→ Document segment
1

I have some user input following this format:

Playa Raco#path#5#39.244|-0.257#0-23

The # here acts as a separator, and the | is also a separator for the latitude and longitude. I would like to extract this information. Note that the strings could have spaces. I tried using the %[^\n]%*c formatter with scanf and adding # and |, but it doesn't work because it matches the whole line.

I would like to keep this as simple as possible, I know that I could do this reading each char, but I'm curious to see best practices and check if there is a scanf or similar alternative for this.

→ Provided data
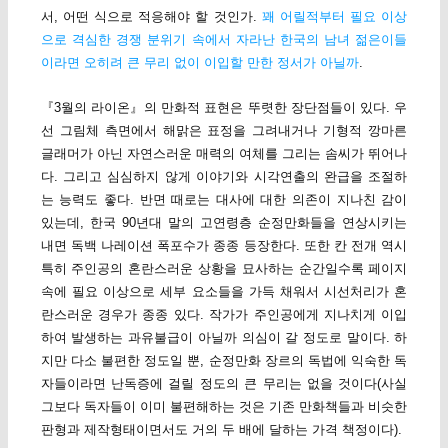
서, 어떤 식으로 적응해야 할 것인가.
꽤 어릴적부터 필요 이상
으로 격심한 경쟁 분위기 속에서 자라난 한국의 남녀 젊은이들
이라면 오히려 큰 무리 없이 이입할 만한 정서가 아닐까
.
『3월의 라이온』의 만화적 표현은 뚜렷한 장단점들이 있다. 우
선 그림체 측면에서 해맑은 표정을 그려내거나 기형적 깡마른
글래머가 아닌 자연스러운 매력의 여체를 그리는 솜씨가 뛰어나
다. 그리고 심심하지 않게 이야기와 시각연출의 완급을 조절하
는 능력도 좋다. 반면 때로는 대사에 대한 의존이 지나친 감이
있는데, 한국 90년대 말의 고연령층 순정만화들을 연상시키는
내면 독백 나레이션 폭포수가 종종 등장한다. 또한 칸 전개 역시
특히 주인공의 혼란스러운 상황을 묘사하는 순간일수록 페이지
속에 필요 이상으로 세부 요소들을 가득 채워서 시선처리가 혼
란스러운 경우가 종종 있다. 작가가 주인공에게 지나치게 이입
하여 발생하는 과유불급이 아닐까 의심이 갈 정도로 말이다. 하
지만 다소 불편한 정도일 뿐, 순정만화 장르의 독법에 익숙한 독
자들이라면 난독증에 걸릴 정도의 큰 무리는 없을 것이다(사실
그보다 독자들이 이미 불편해하는 것은 기존 만화책들과 비슷한
판형과 제작형태이면서도 거의 두 배에 달하는 가격 책정이다).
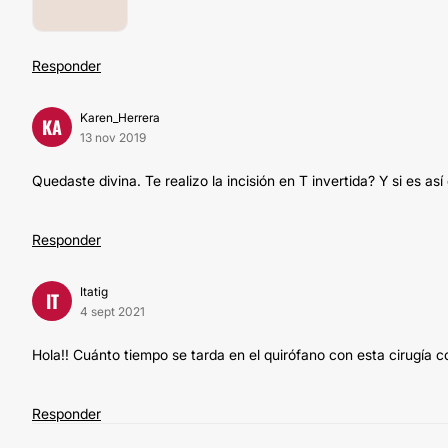
Responder
Karen_Herrera
KA
13 nov 2019
Quedaste divina. Te realizo la incisión en T invertida? Y si es as
Responder
Itatig
IT
4 sept 2021
Hola!! Cuánto tiempo se tarda en el quirófano con esta cirugía 
Responder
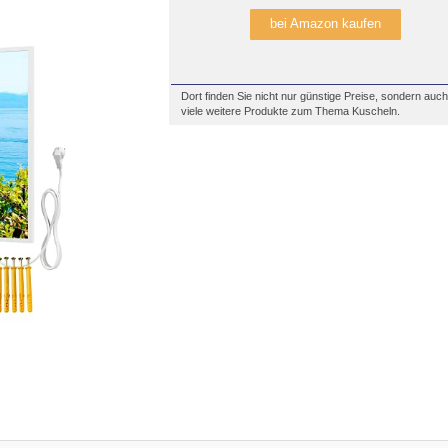
bei Amazon kaufen
Dort finden Sie nicht nur günstige Preise, sondern auch
viele weitere Produkte zum Thema Kuscheln.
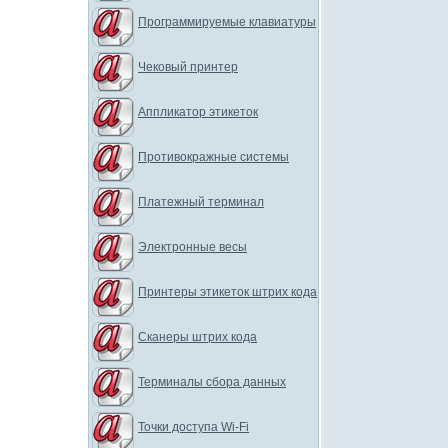
Программируемые клавиатуры
Чековый принтер
Аппликатор этикеток
Противокражные системы
Платежный терминал
Электронные весы
Принтеры этикеток штрих кода
Сканеры штрих кода
Терминалы сбора данных
Точки доступа Wi-Fi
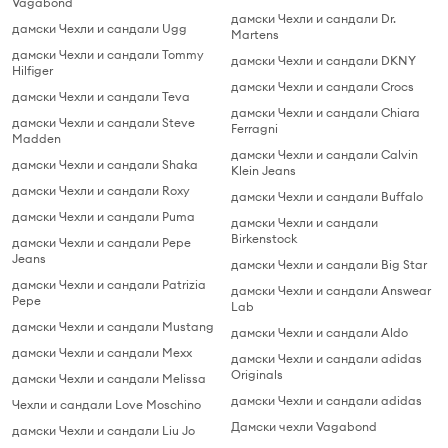
Vagabond
дамски Чехли и сандали Dr.
дамски Чехли и сандали Ugg
Martens
дамски Чехли и сандали Tommy
дамски Чехли и сандали DKNY
Hilfiger
дамски Чехли и сандали Crocs
дамски Чехли и сандали Teva
дамски Чехли и сандали Chiara
дамски Чехли и сандали Steve
Ferragni
Madden
дамски Чехли и сандали Calvin
дамски Чехли и сандали Shaka
Klein Jeans
дамски Чехли и сандали Roxy
дамски Чехли и сандали Buffalo
дамски Чехли и сандали Puma
дамски Чехли и сандали
Birkenstock
дамски Чехли и сандали Pepe
Jeans
дамски Чехли и сандали Big Star
дамски Чехли и сандали Patrizia
дамски Чехли и сандали Answear
Pepe
Lab
дамски Чехли и сандали Mustang
дамски Чехли и сандали Aldo
дамски Чехли и сандали Mexx
дамски Чехли и сандали adidas
Originals
дамски Чехли и сандали Melissa
дамски Чехли и сандали adidas
Чехли и сандали Love Moschino
Дамски чехли Vagabond
дамски Чехли и сандали Liu Jo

→ Problem set
[a] In the forum post, rewrite the paragraph beginning "The # here acts as a separator" as a short bulleted list that keeps its main facts.
[b] From the entries, set down word for word the lines starting with the line that contains "Программируемые клавиатуры" and going on through the line that contains "Точки доступа Wi-Fi".
The forum post and the entries are separate, unrelated material.

→ Solved tasks
[a]
- The # separates the fields, and the | separates latitude from longitude.
- The goal is to extract this information.
- The strings may contain spaces.
- Using scanf with the %[^\n]%*c formatter plus # and | failed because it matched the whole line.

[b]
Программируемые клавиатуры
Чековый принтер
Аппликатор этикеток
Противокражные системы
Платежный терминал
Электронные весы
Принтеры этикеток штрих кода
Сканеры штрих кода
Терминалы сбора данных
Точки доступа Wi-Fi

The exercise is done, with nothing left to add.